# What is being asked
In the records below, find the line containing "ring pip: (613, 635)" and the line containing "wrist: (1032, 664)"; please repeat exactly the lines from one to the other, both included, and nothing more.
*** Supplied entries Section Begins ***
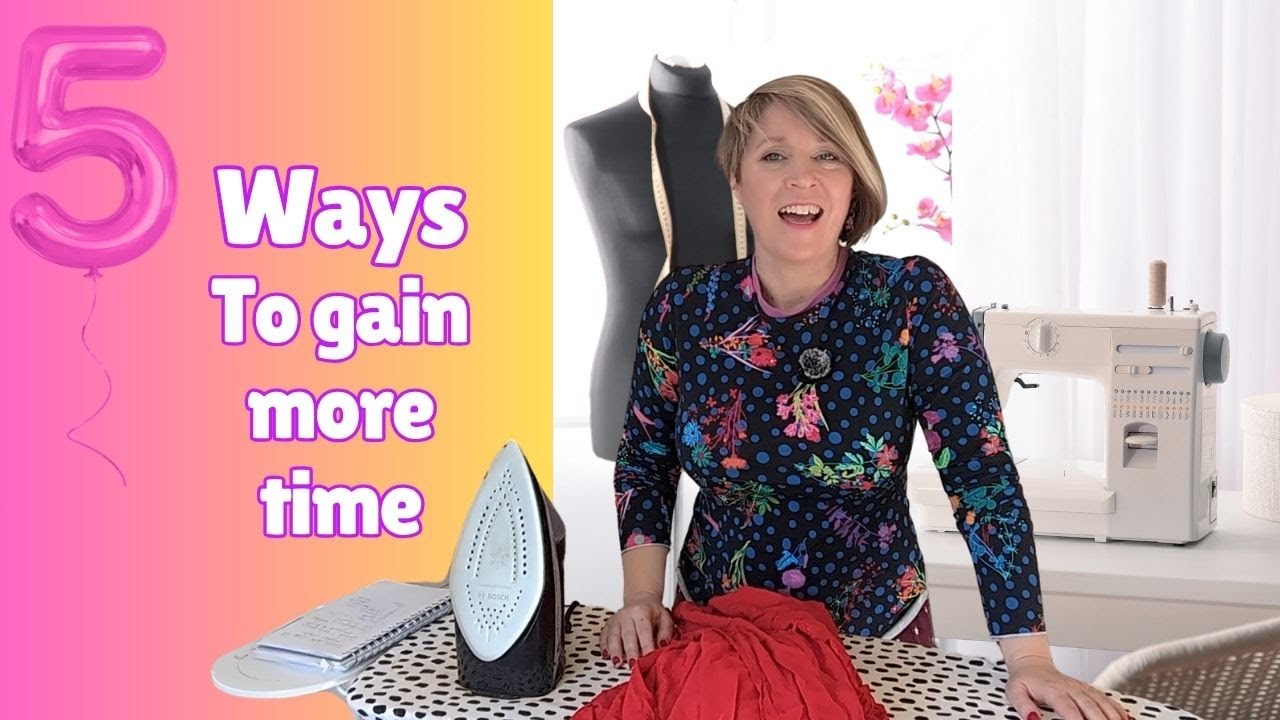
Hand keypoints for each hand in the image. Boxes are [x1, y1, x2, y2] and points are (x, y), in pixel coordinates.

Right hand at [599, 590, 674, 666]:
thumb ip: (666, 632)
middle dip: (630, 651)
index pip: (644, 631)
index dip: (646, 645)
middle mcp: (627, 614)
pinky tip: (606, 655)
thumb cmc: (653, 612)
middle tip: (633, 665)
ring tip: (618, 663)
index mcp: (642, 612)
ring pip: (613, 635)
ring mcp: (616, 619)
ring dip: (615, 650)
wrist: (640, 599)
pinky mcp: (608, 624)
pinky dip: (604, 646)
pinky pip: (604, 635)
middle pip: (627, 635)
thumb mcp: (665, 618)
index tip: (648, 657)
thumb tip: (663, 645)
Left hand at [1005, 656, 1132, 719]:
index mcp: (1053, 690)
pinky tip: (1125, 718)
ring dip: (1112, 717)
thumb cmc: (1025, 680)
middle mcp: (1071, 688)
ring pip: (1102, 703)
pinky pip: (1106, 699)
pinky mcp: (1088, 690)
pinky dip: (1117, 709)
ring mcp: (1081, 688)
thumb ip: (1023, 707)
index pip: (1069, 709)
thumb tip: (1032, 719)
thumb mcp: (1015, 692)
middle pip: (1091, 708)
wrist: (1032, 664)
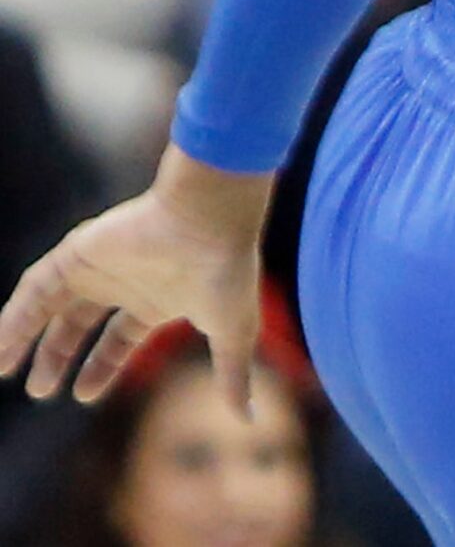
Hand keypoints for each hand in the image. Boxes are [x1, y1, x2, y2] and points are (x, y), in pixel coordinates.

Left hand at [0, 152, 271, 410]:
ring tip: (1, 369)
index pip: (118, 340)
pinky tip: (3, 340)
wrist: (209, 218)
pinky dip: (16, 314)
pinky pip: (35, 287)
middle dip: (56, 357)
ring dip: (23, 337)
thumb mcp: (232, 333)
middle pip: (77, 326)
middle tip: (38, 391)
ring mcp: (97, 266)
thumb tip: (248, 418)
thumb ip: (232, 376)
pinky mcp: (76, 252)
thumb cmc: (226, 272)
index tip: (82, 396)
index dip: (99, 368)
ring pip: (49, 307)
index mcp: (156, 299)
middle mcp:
*** Supplied entries Section Ends ***
# Output for this task
ring pip: (613, 635)
ring mcp: (616, 619)
ring dip: (615, 650)
wrist: (640, 599)
pinky mcp: (608, 624)
pinky dip: (604, 646)
pinky pip: (604, 635)
middle pip: (627, 635)
thumb mcp: (665, 618)
index tip: (648, 657)
thumb tip: (663, 645)
Left hand at [1005, 656, 1132, 719]:
index mcp: (1053, 690)
pinky tip: (1125, 718)
ring dip: (1112, 717)
thumb cmc: (1025, 680)
middle mcp: (1071, 688)
ring pip: (1102, 703)
pinky pip: (1106, 699)
pinky mcp: (1088, 690)
pinky dip: (1117, 709)
ring mcp: (1081, 688)
thumb ip: (1023, 707)
index pip: (1069, 709)
thumb tip: (1032, 719)
thumb mcp: (1015, 692)
middle pip: (1091, 708)
wrist: (1032, 664)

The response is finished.